[[ Data listing open ]]

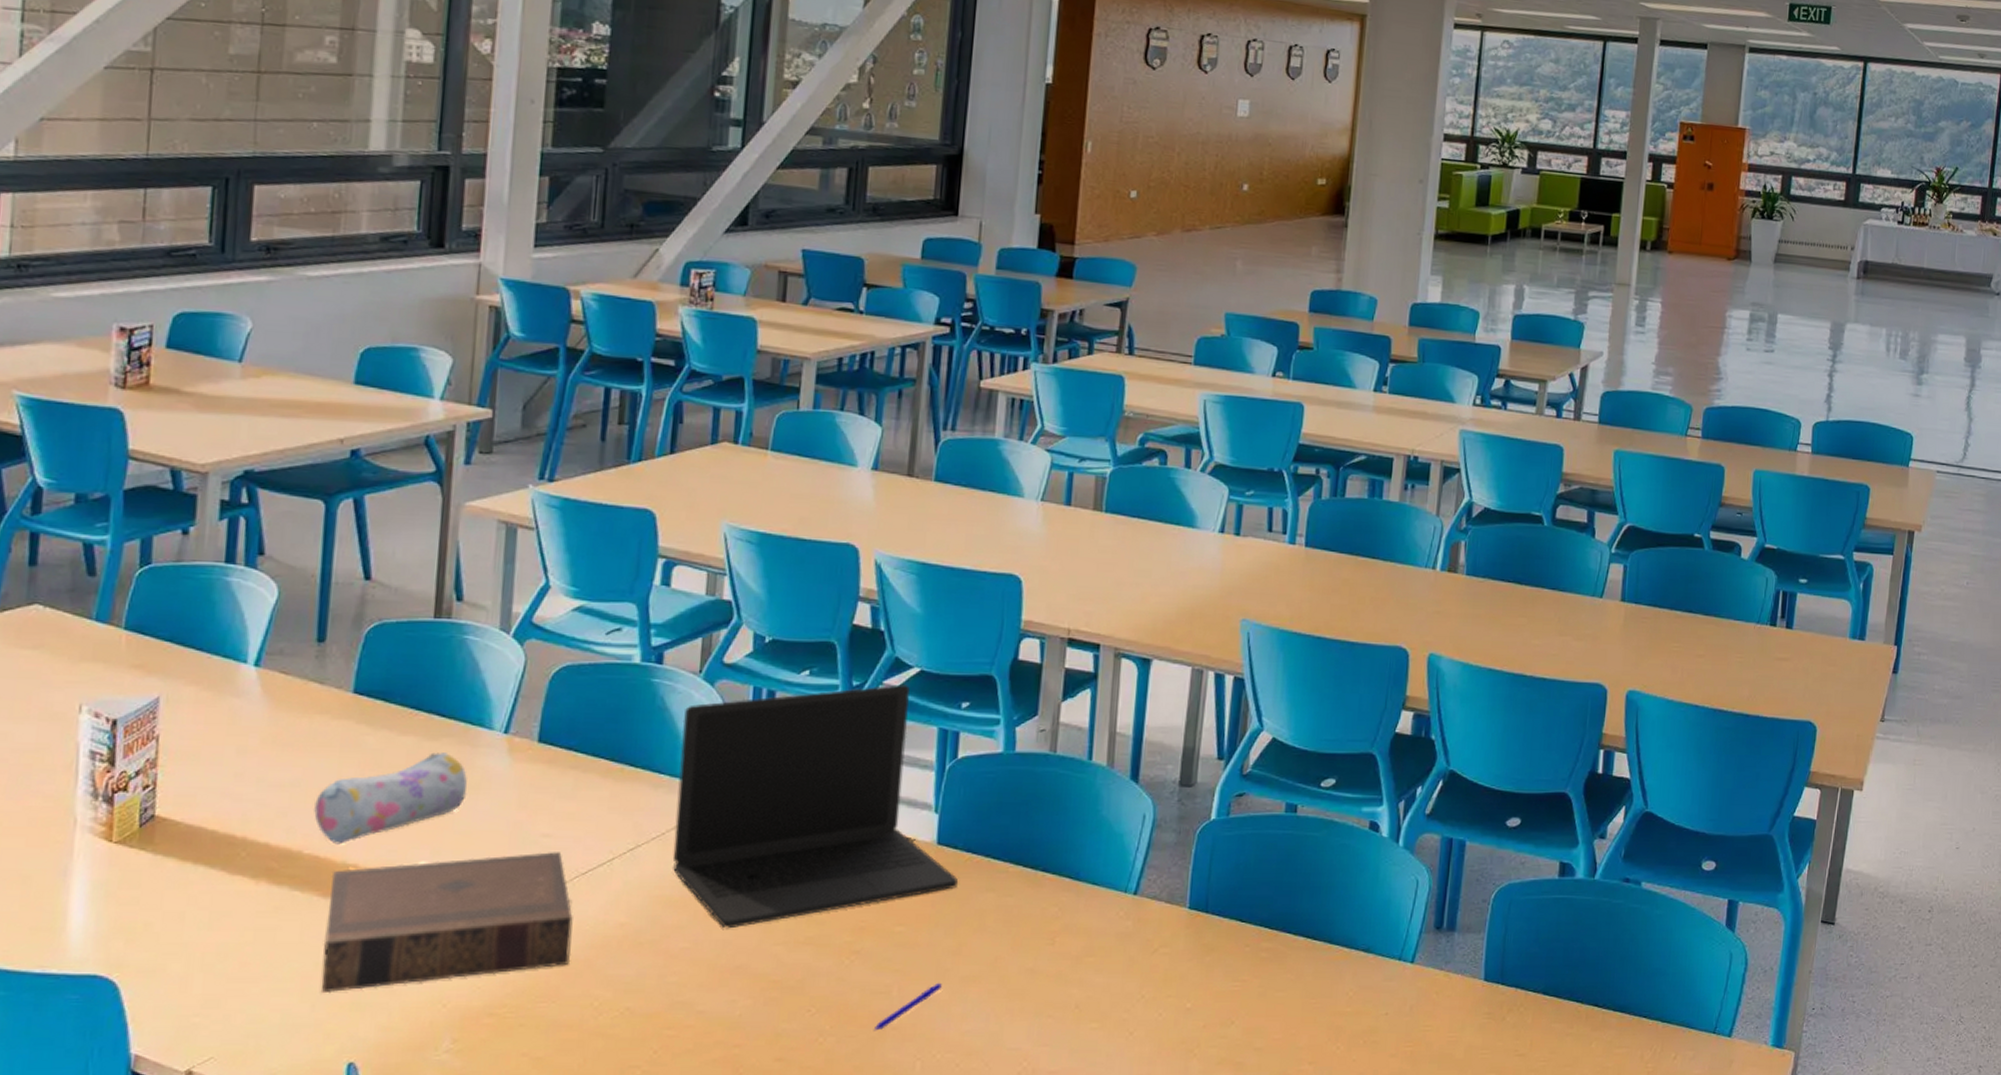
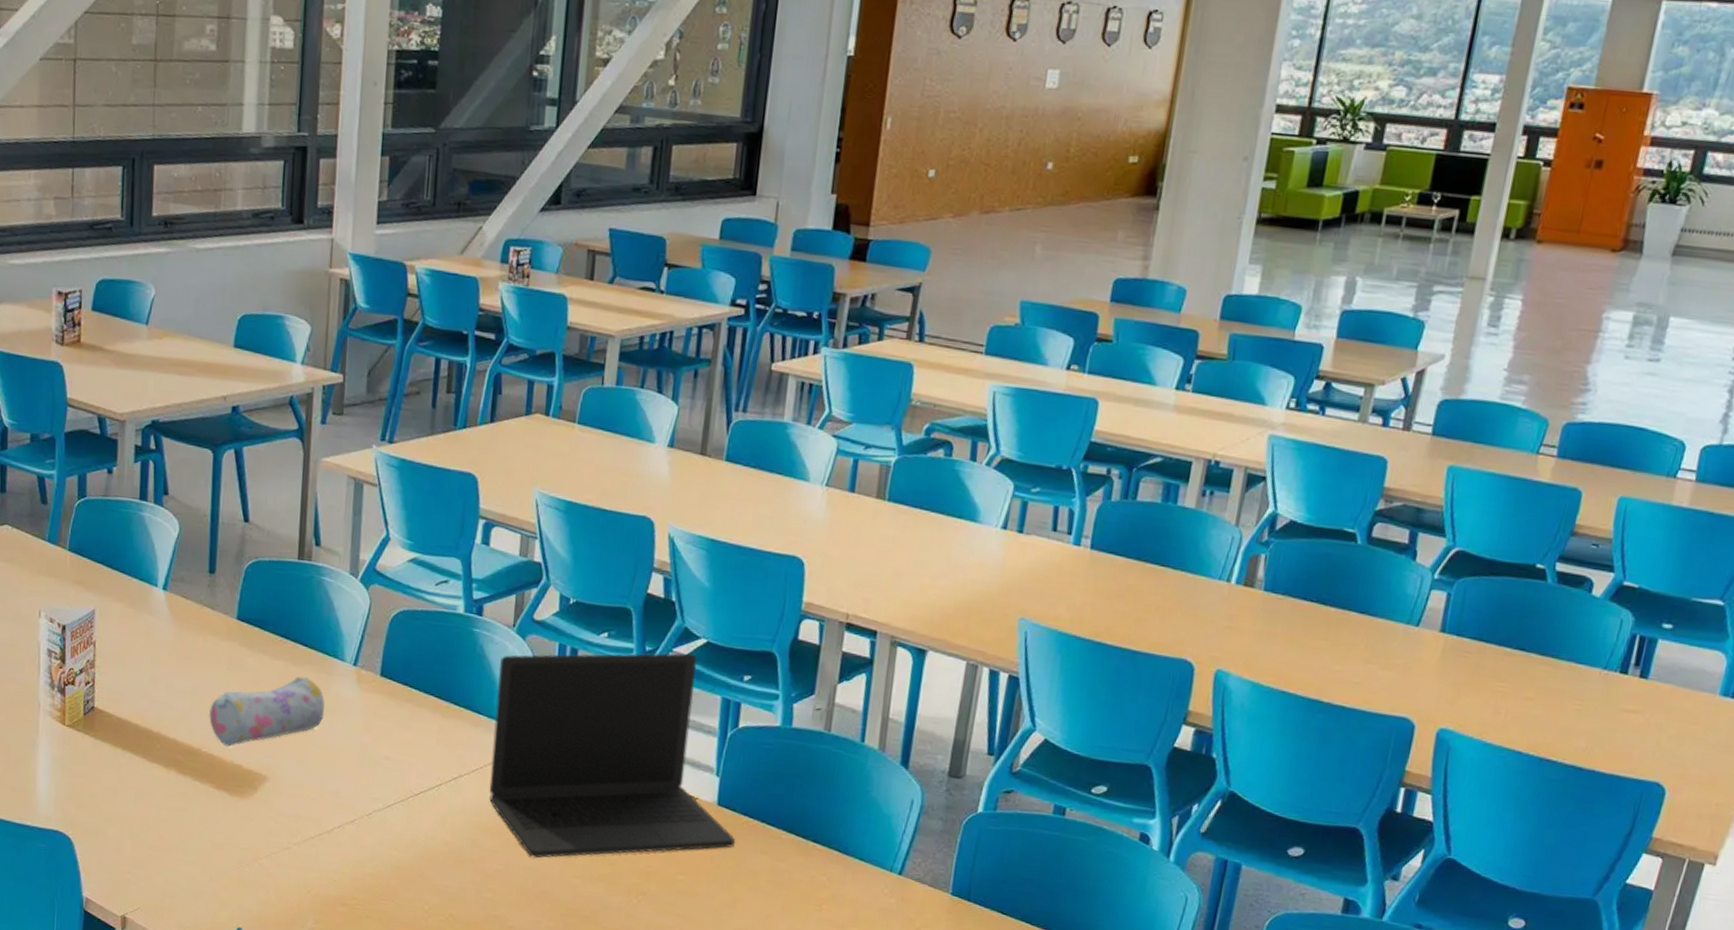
book: present [322,852,573,994] -> none [217,768,408,872]

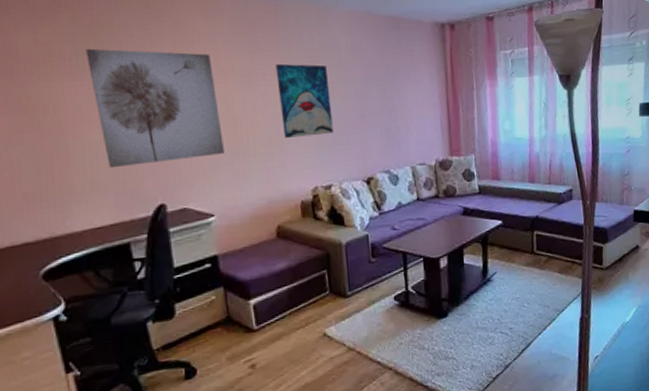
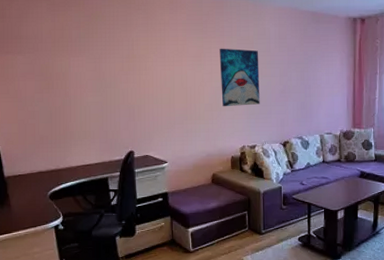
wall art: present [86,48,224,168] -> none [86,33,177,122]

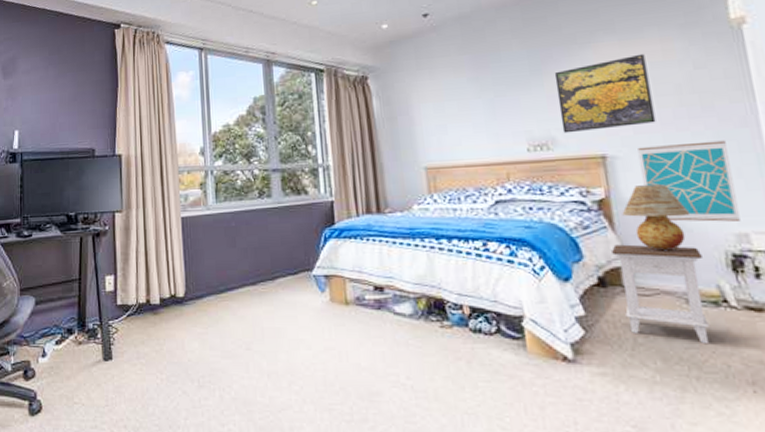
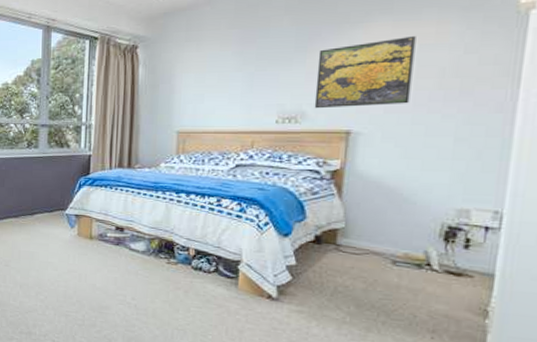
nightstand: present [612,244,710,343] -> none [332,210,418,297]
table lamp: present [622,184,691,251] -> none [352,160,419,219]
wall art: present [638,140,741,222] -> none [380,124,474,198]

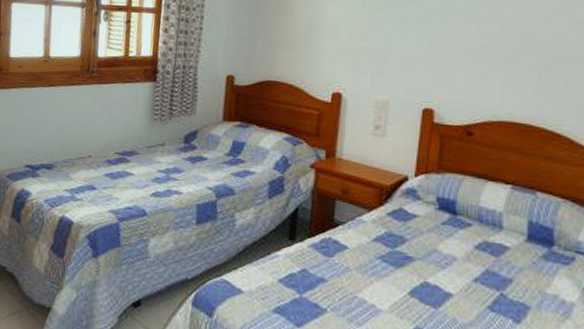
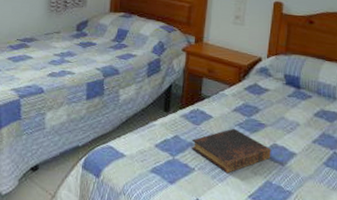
book: none [322,261,421,317] -> present [191,128,271,174]

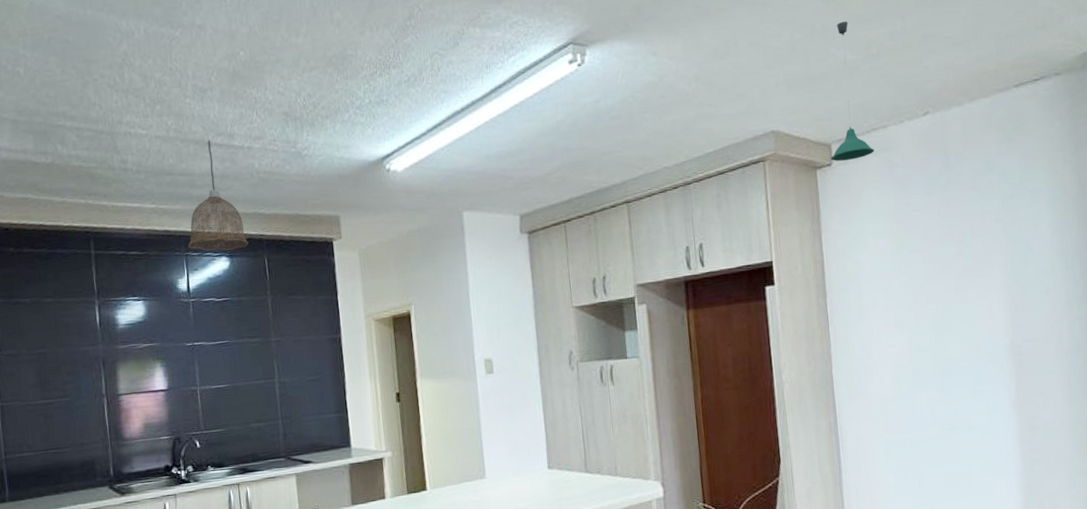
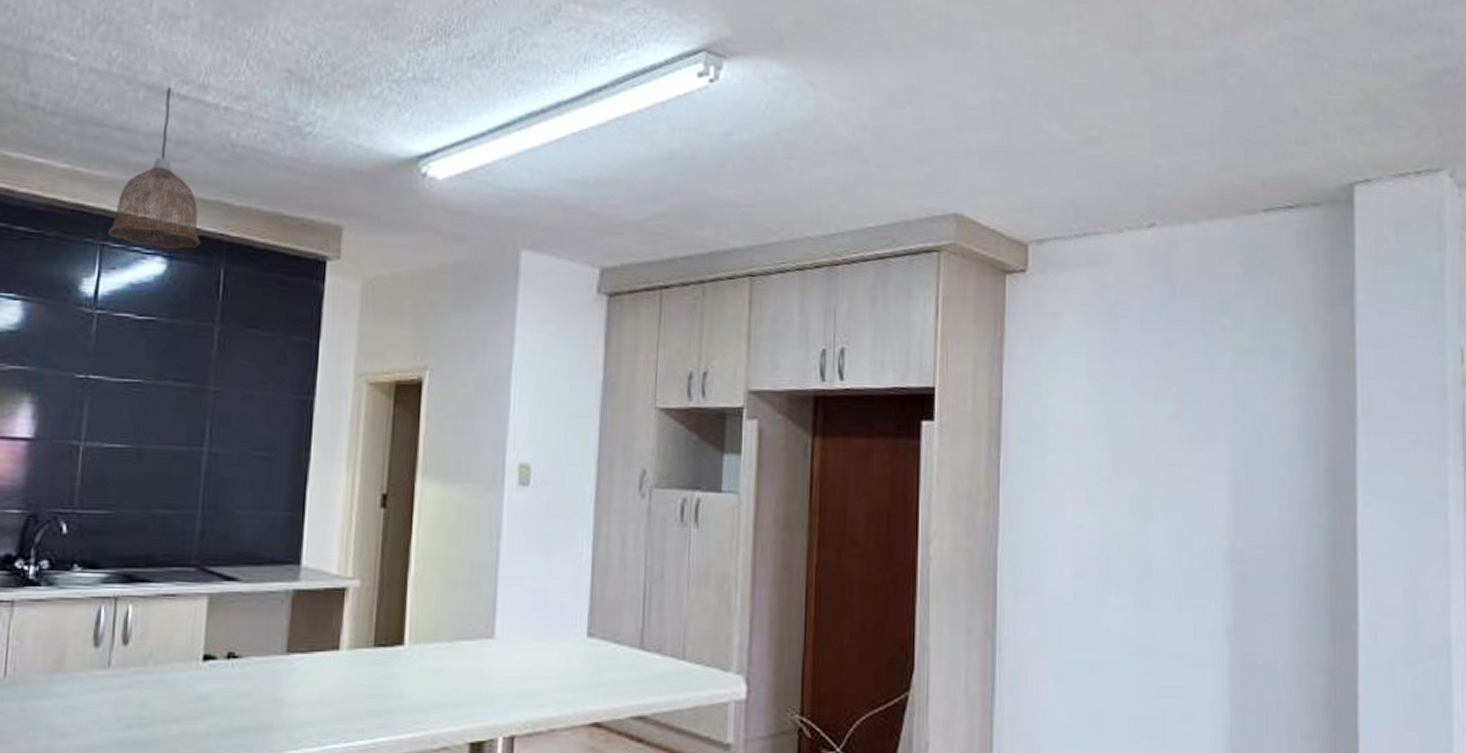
pendant light: present [831,21,875,162] -> none [1026,88,1083,270]

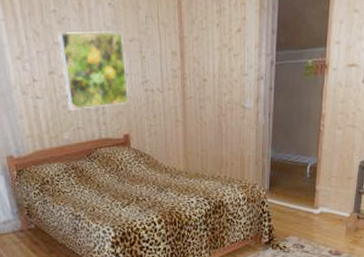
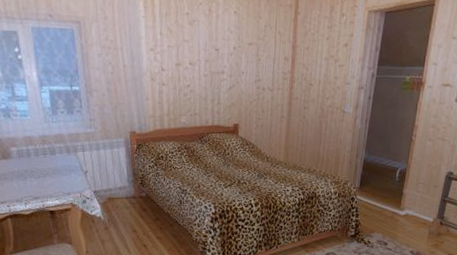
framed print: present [58,31,129,110] -> none [187,31,244,98]

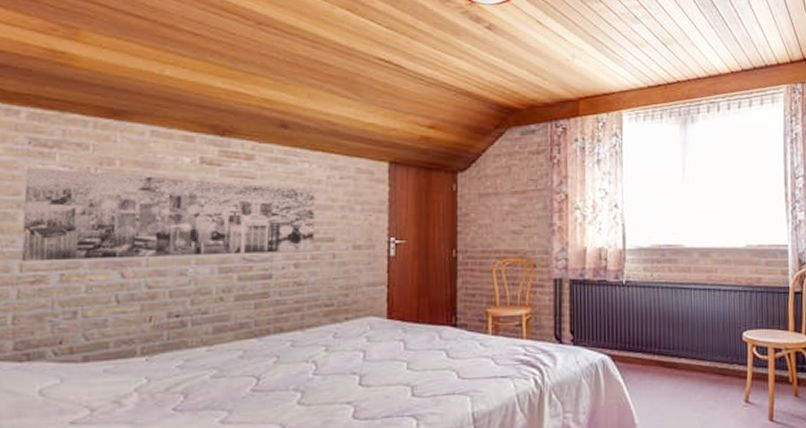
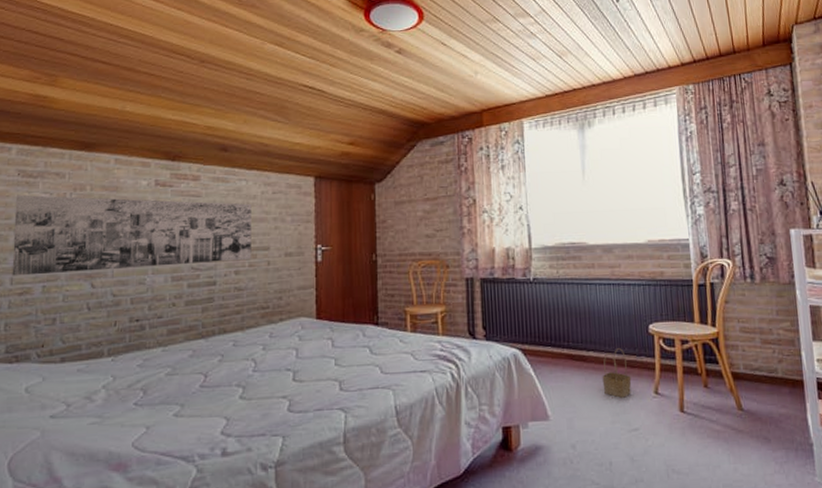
basket: none [693,355,722,407] -> present [602,348,632,398]

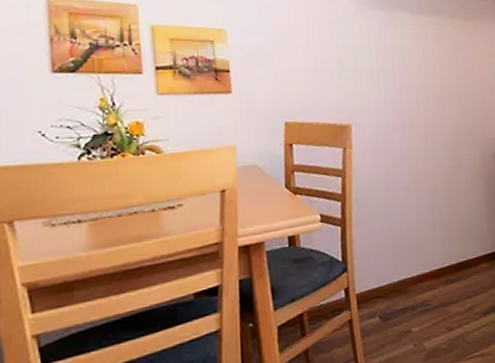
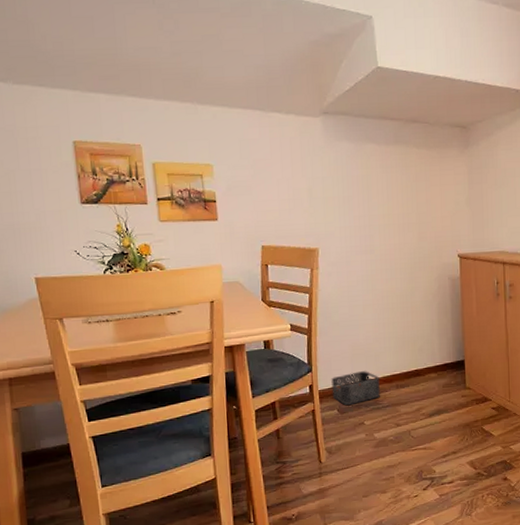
storage bin: none [370,266,428,310] -> present [331,371,381,405]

[[ Data listing closed ]]

> _Job_: Every line of the listing should be repeated exactly; no picture should appear.

> _Solution to the problem_:
book: present [322,852,573,994] -> none [217,768,408,872]

wall art: present [86,48,224,168] -> none [86,33,177,122]

nightstand: present [612,244,710,343] -> none [332,210,418,297]
table lamp: present [622,184,691,251] -> none [352,160,419,219]
wall art: present [638,140,741,222] -> none [380,124,474,198]

book: none [322,261,421,317] -> present [191,128,271,174]

pendant light: present [831,21,875,162] -> none [1026,88,1083,270]

framed print: present [58,31,129,110] -> none [187,31,244,98]

basket: none [693,355,722,407] -> present [602,348,632,398]

storage bin: none [370,266,428,310] -> present [331,371,381,405]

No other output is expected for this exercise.